When Abraham Lincoln took actions based on military considerations, he gave himself the proper title, “commander in chief of the Army and Navy of the United States.” That title is rarely — more like never — heard today. It is just “commander in chief,” or even “commander in chief of the United States.” This reflects the increasing militarization of our politics. The citizenry at large is now thought of as under military discipline. In wartime, it is true, people submit to the national leadership more than in peacetime.
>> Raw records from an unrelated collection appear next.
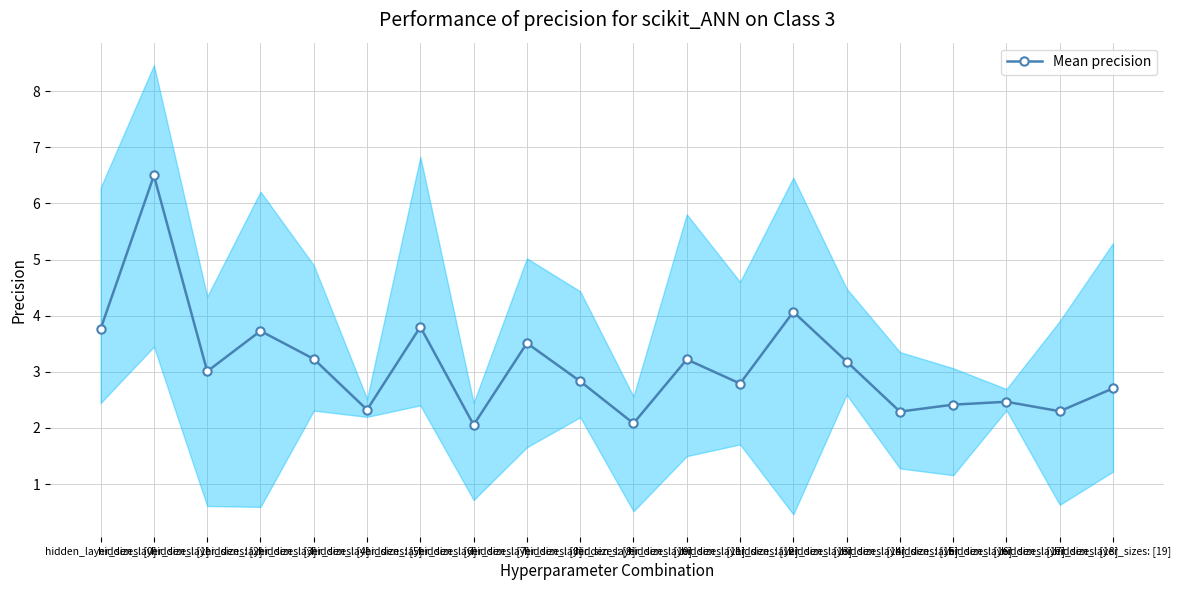

Where is the data nearest to the value 4?

hidden_layer_sizes: [13]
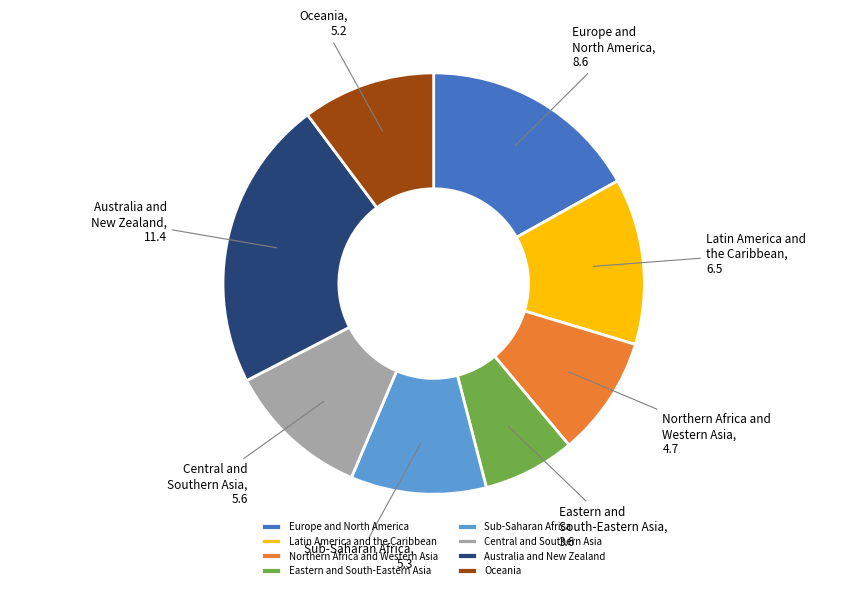

The Oceania slice represents 1% of the pie. True or false?

False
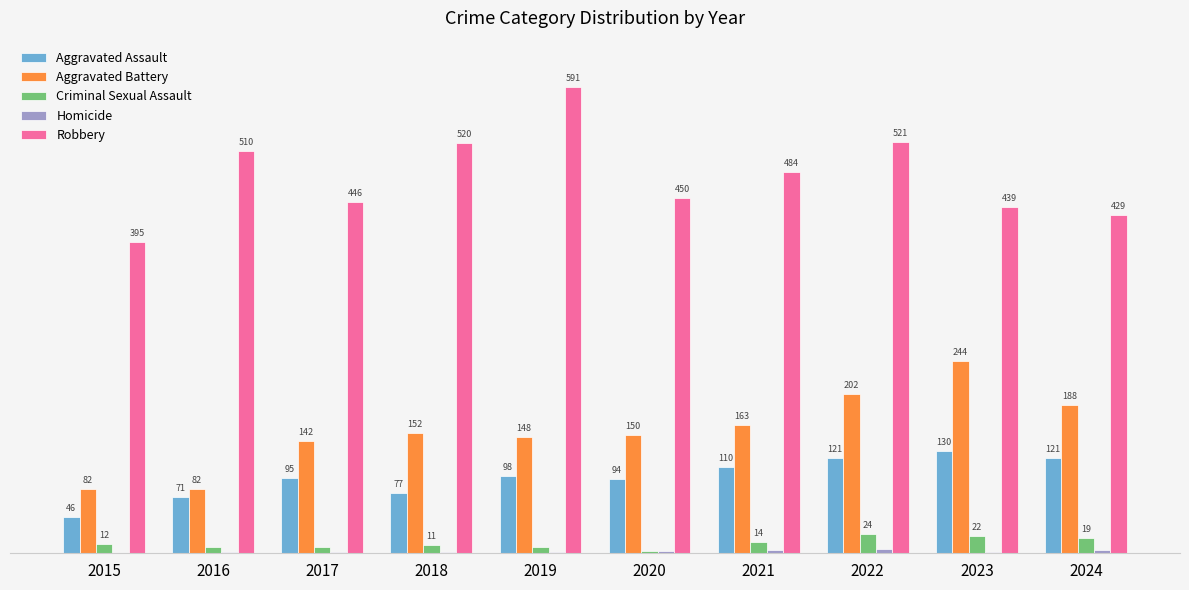

Which series has the largest total across all categories?

Robbery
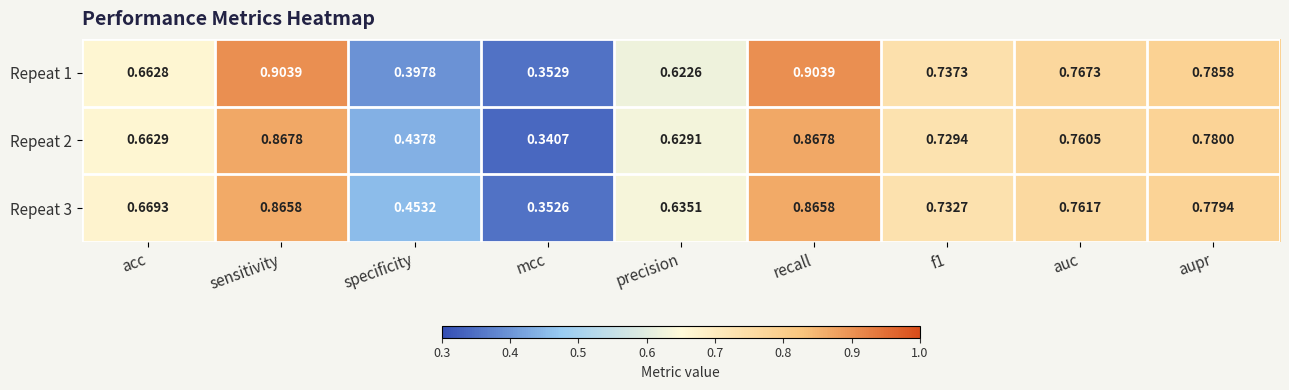

Is the value of Repeat 1 at specificity greater than the value of Repeat 2 at f1?

No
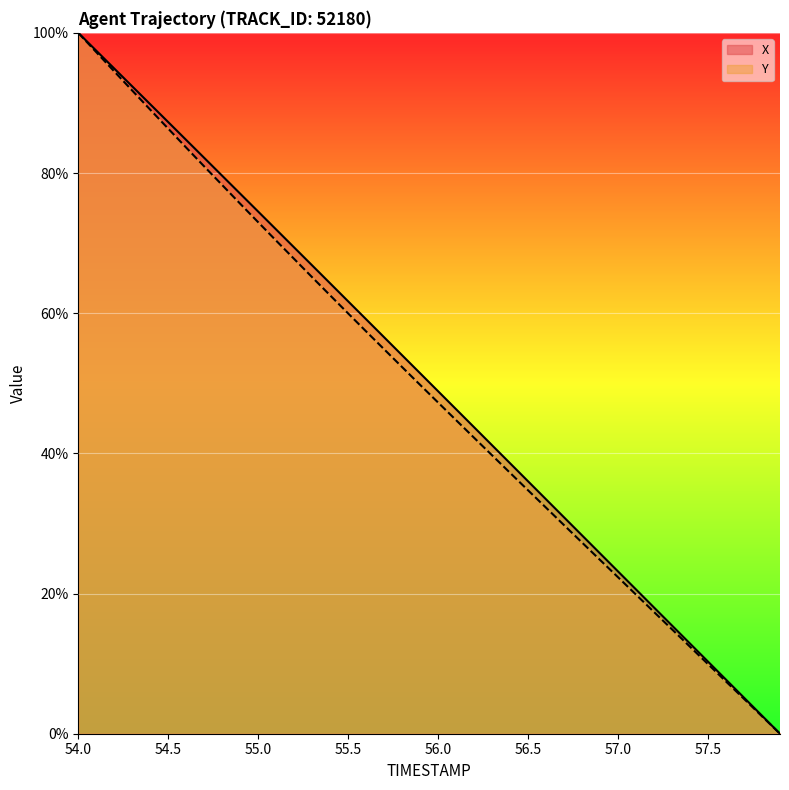

The value of X at 57.1 is 20.6. True or false?

True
The executive branch takes actions in secret, unaccountable to the electorate, to hide its moves from the enemy and protect national secrets. Constitutional shortcuts are taken “for the duration.” But those impositions are removed when normal life returns.

But we have not seen normal life in 66 years. The wartime discipline imposed in 1941 has never been lifted, and “the duration” has become the norm. World War II melded into the cold war, with greater secrecy than ever — more classified information, tougher security clearances. And now the cold war has modulated into the war on terrorism...

The glorification of the president as a war leader is registered in numerous and substantial executive aggrandizements; but it is symbolized in other ways that, while small in themselves, dispose the citizenry to accept those aggrandizements. We are reminded, for instance, of the expanded commander in chief status every time a modern president gets off the White House helicopter and returns the salute of marines.

That is an innovation that was begun by Ronald Reagan. Dwight Eisenhower, a real general, knew that the salute is for the uniform, and as president he was not wearing one. An exchange of salutes was out of order. (George Bush came as close as he could to wearing a uniform while president when he landed on the telegenic aircraft carrier in an Air Force flight jacket).

We used to take pride in civilian leadership of the military under the Constitution, a principle that George Washington embraced when he avoided military symbols at Mount Vernon. We are not led — or were not in the past — by caudillos.